(Records from a data source)
BEGIN
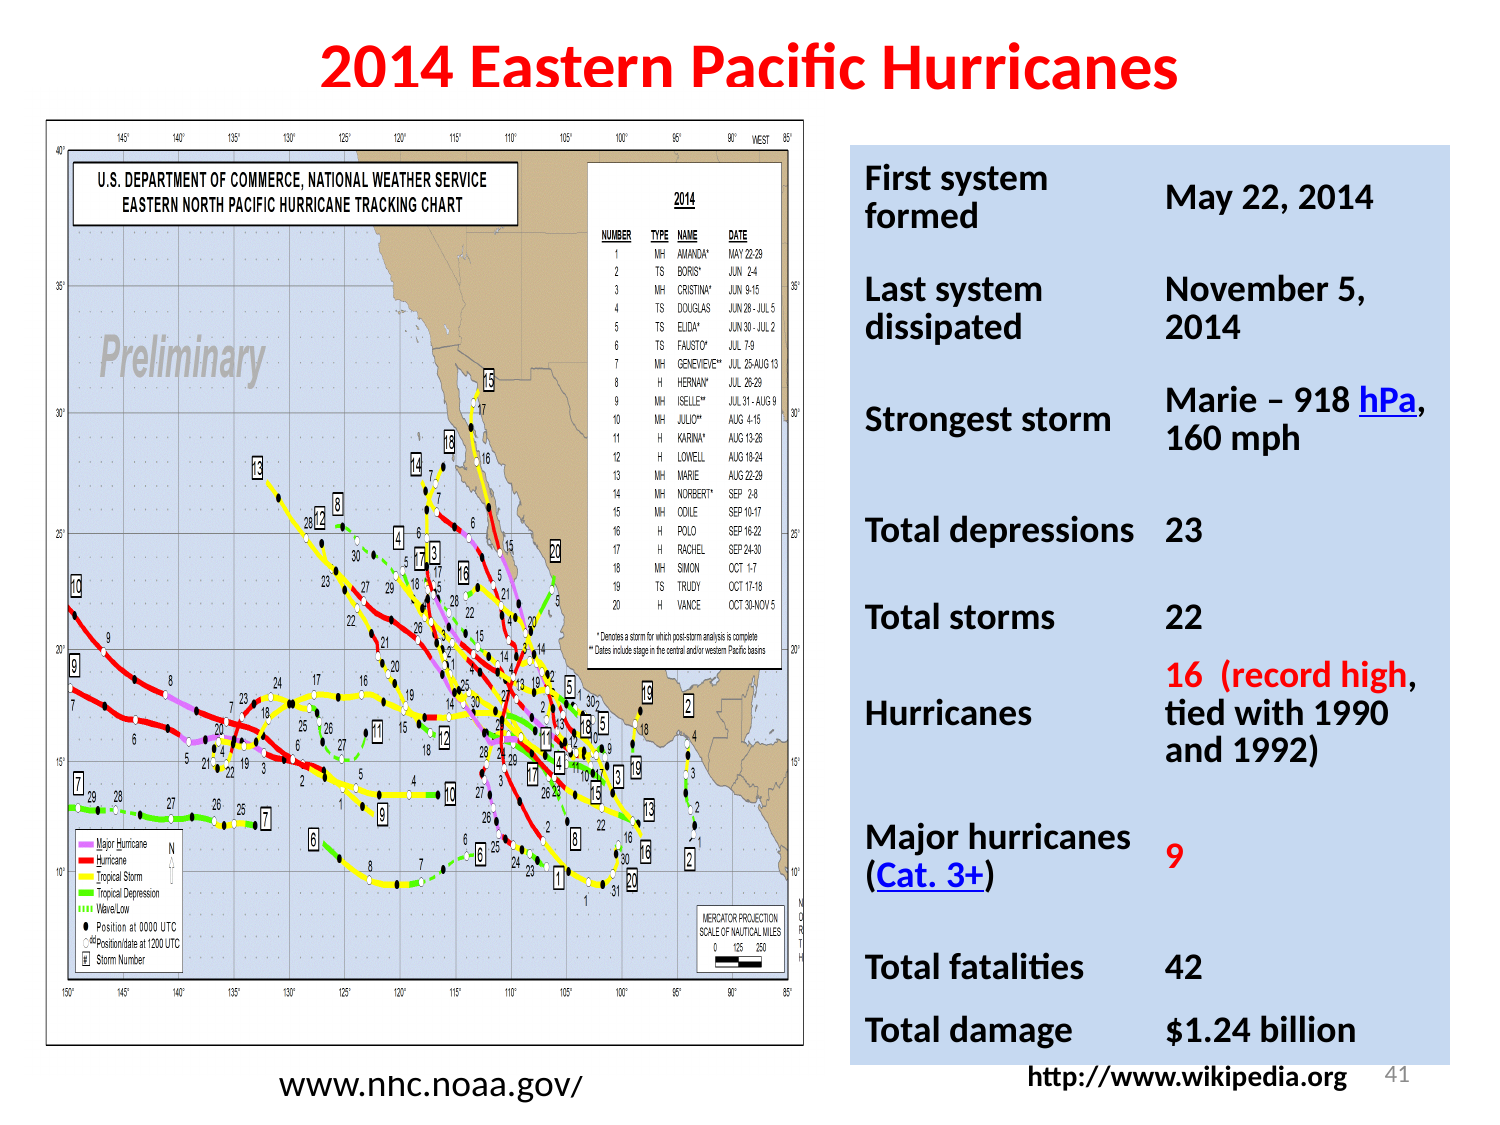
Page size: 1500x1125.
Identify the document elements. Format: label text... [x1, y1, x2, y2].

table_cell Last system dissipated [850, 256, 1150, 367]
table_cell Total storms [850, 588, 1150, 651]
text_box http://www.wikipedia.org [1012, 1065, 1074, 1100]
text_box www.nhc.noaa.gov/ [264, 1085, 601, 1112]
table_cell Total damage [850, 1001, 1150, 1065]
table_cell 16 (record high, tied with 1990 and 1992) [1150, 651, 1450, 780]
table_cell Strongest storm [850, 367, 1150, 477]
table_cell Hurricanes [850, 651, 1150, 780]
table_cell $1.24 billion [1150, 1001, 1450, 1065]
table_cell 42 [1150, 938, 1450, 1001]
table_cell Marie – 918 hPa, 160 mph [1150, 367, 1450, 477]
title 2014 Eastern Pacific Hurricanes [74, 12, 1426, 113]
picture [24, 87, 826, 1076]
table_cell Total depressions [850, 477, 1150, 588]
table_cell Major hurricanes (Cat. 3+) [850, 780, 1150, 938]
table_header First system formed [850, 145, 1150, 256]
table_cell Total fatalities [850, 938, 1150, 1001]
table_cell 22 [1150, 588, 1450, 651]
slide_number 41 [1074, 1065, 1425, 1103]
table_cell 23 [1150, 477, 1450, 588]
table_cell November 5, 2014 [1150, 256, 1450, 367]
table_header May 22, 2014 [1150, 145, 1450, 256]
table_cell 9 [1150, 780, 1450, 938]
END
BEGIN
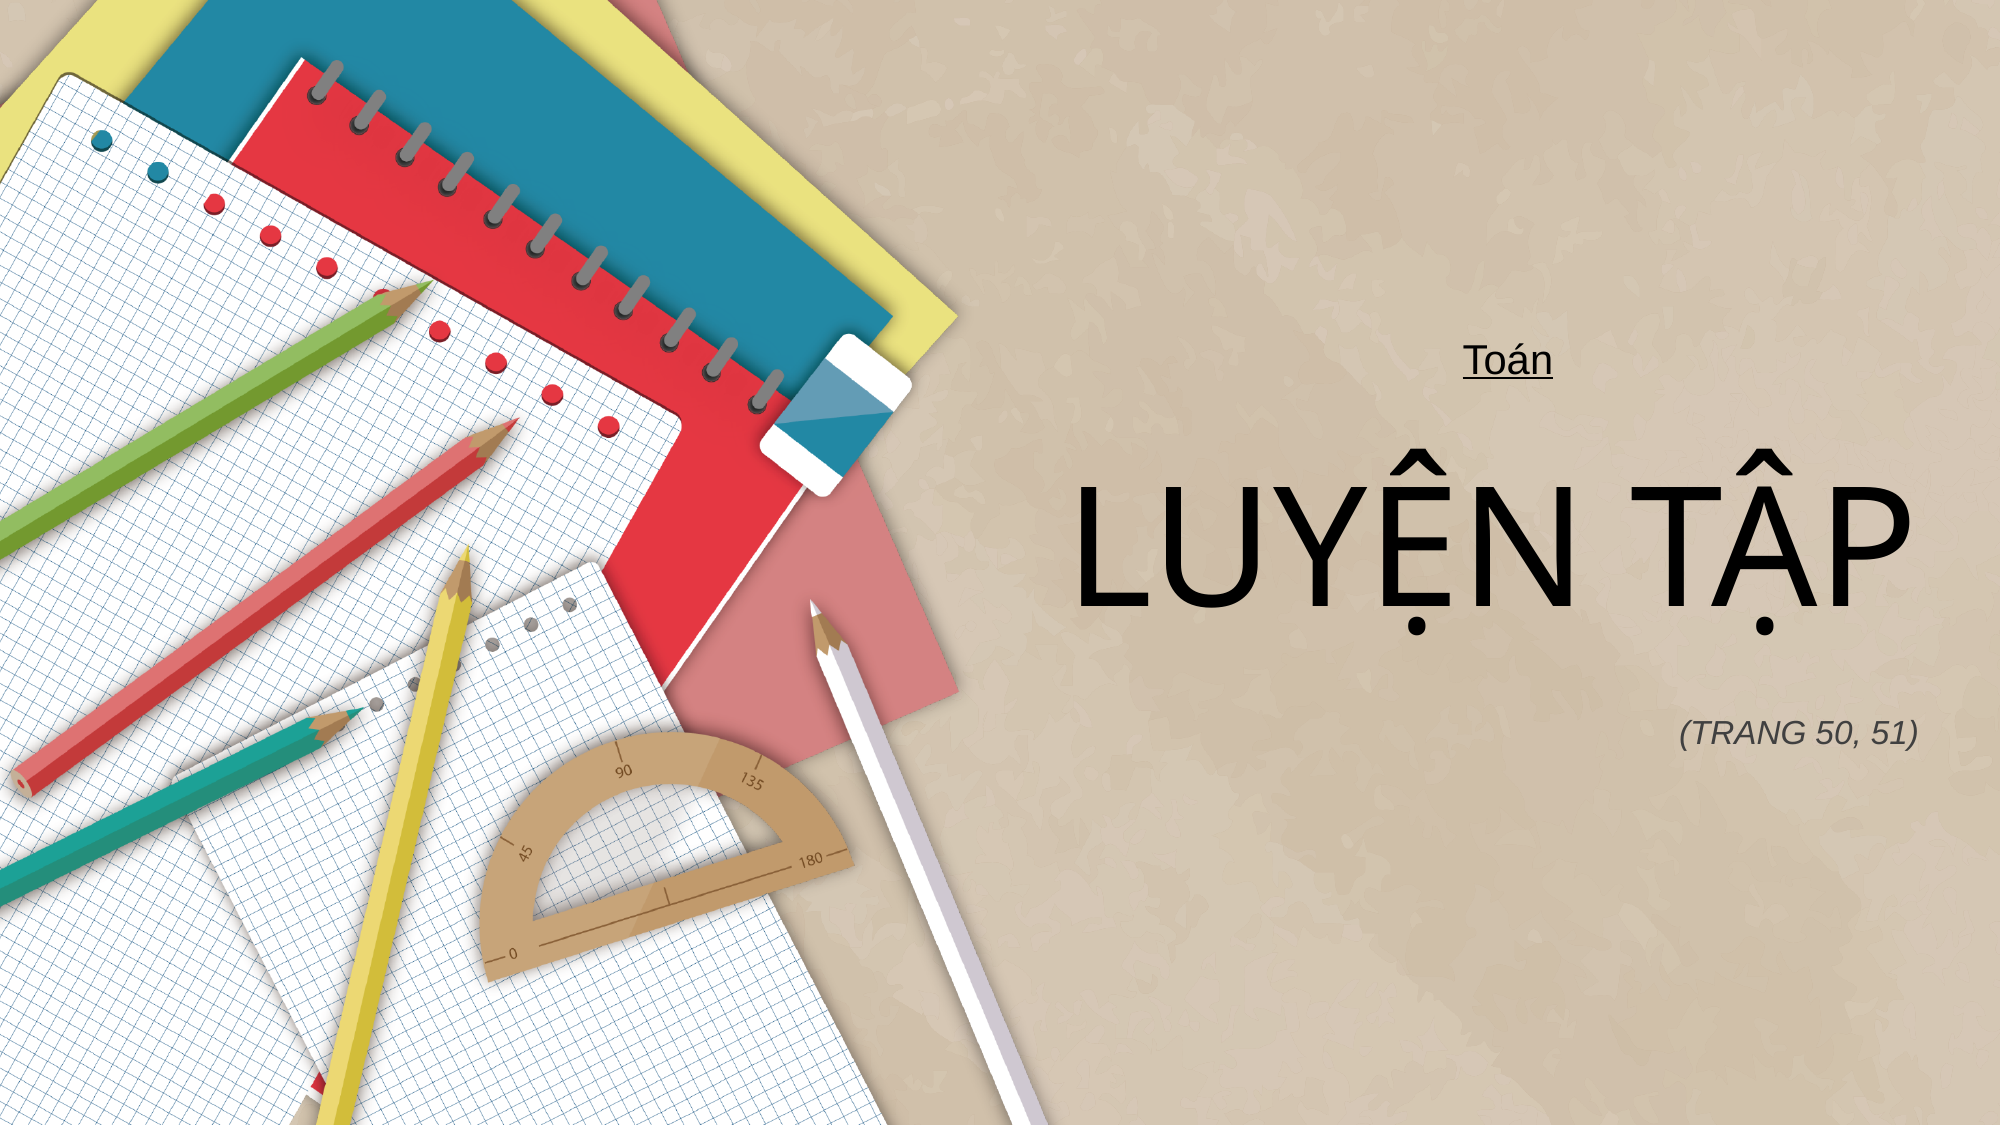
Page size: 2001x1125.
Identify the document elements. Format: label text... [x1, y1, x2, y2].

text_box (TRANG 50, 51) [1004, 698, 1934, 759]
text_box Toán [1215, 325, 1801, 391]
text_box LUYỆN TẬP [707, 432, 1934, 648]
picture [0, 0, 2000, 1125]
END
• _Brief_
Filter the records above for lines with "Page".

• _Answer_
Page size: 1500x1125.
Page size: 2001x1125.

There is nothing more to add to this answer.